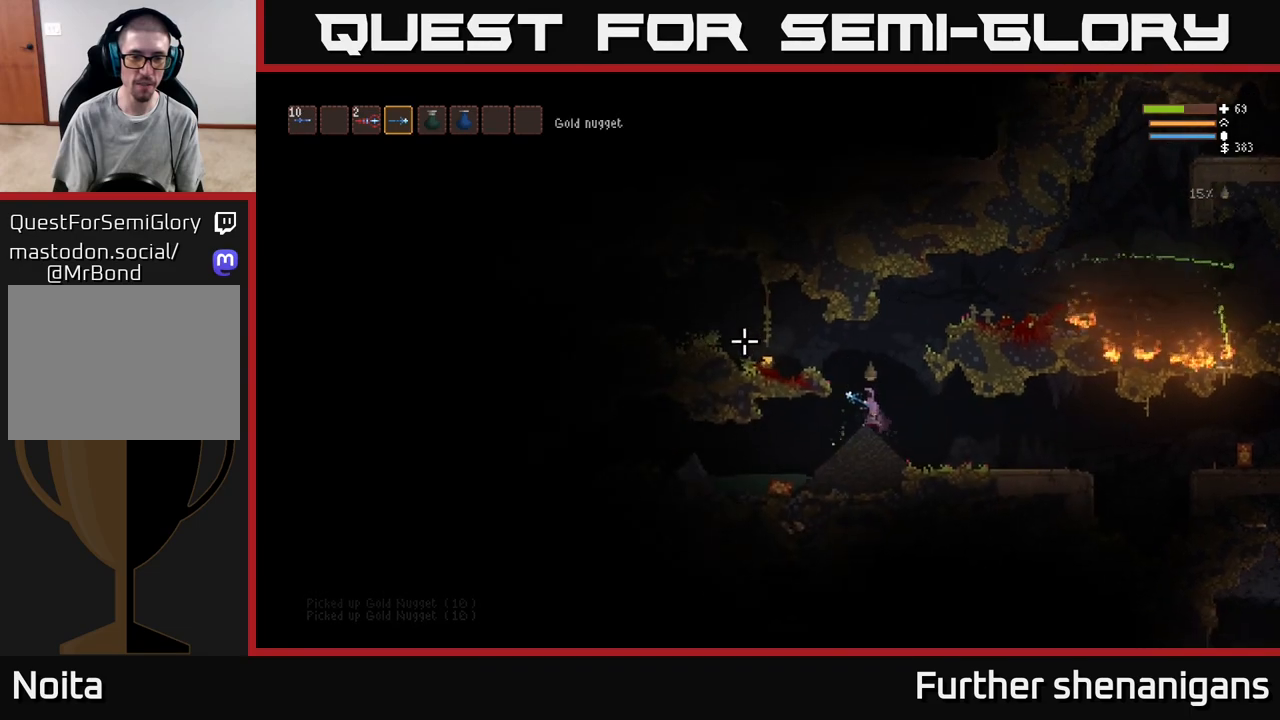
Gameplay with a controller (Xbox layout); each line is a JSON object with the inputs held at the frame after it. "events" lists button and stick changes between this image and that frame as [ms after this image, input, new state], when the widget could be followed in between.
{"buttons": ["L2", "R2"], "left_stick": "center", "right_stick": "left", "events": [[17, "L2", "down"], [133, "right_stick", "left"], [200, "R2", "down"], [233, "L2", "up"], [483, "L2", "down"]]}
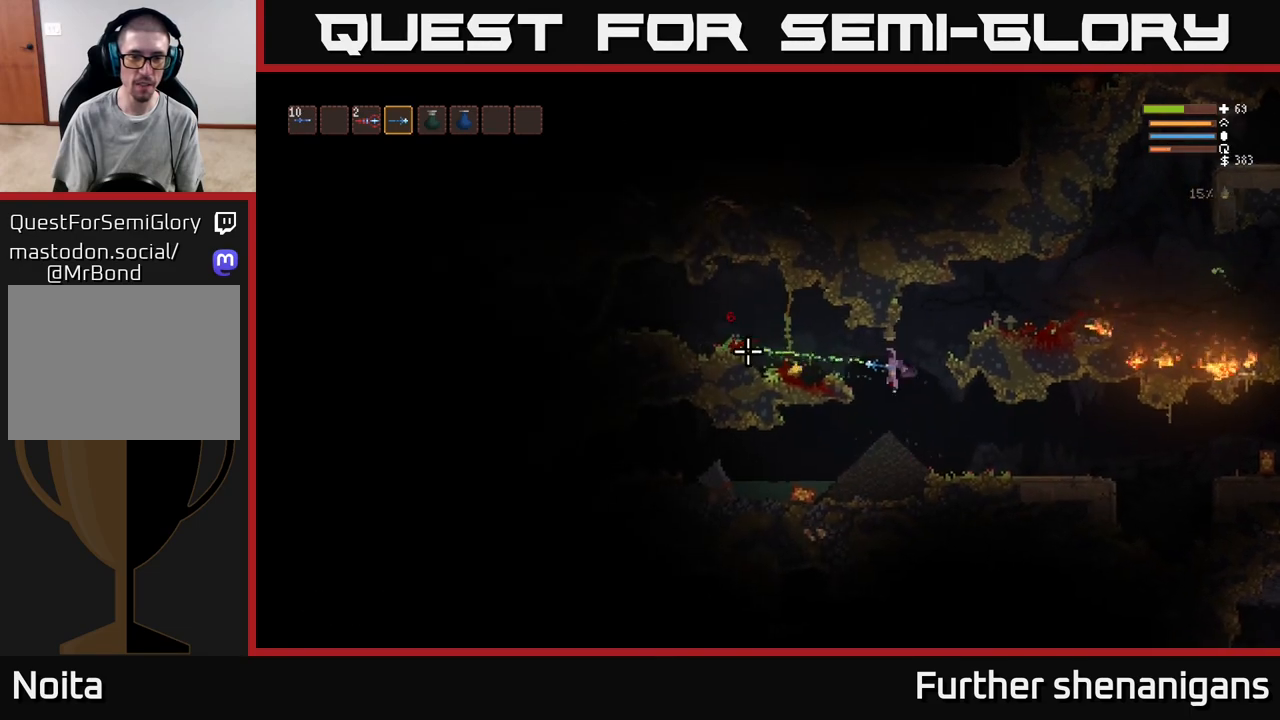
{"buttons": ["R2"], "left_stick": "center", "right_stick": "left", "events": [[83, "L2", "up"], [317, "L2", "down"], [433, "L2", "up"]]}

Exercise directions: Please return every line of the material above that includes "left".

Response to the exercise:
{"buttons": ["L2", "R2"], "left_stick": "center", "right_stick": "left", "events": [[17, "L2", "down"], [133, "right_stick", "left"], [200, "R2", "down"], [233, "L2", "up"], [483, "L2", "down"]]}
{"buttons": ["R2"], "left_stick": "center", "right_stick": "left", "events": [[83, "L2", "up"], [317, "L2", "down"], [433, "L2", "up"]]}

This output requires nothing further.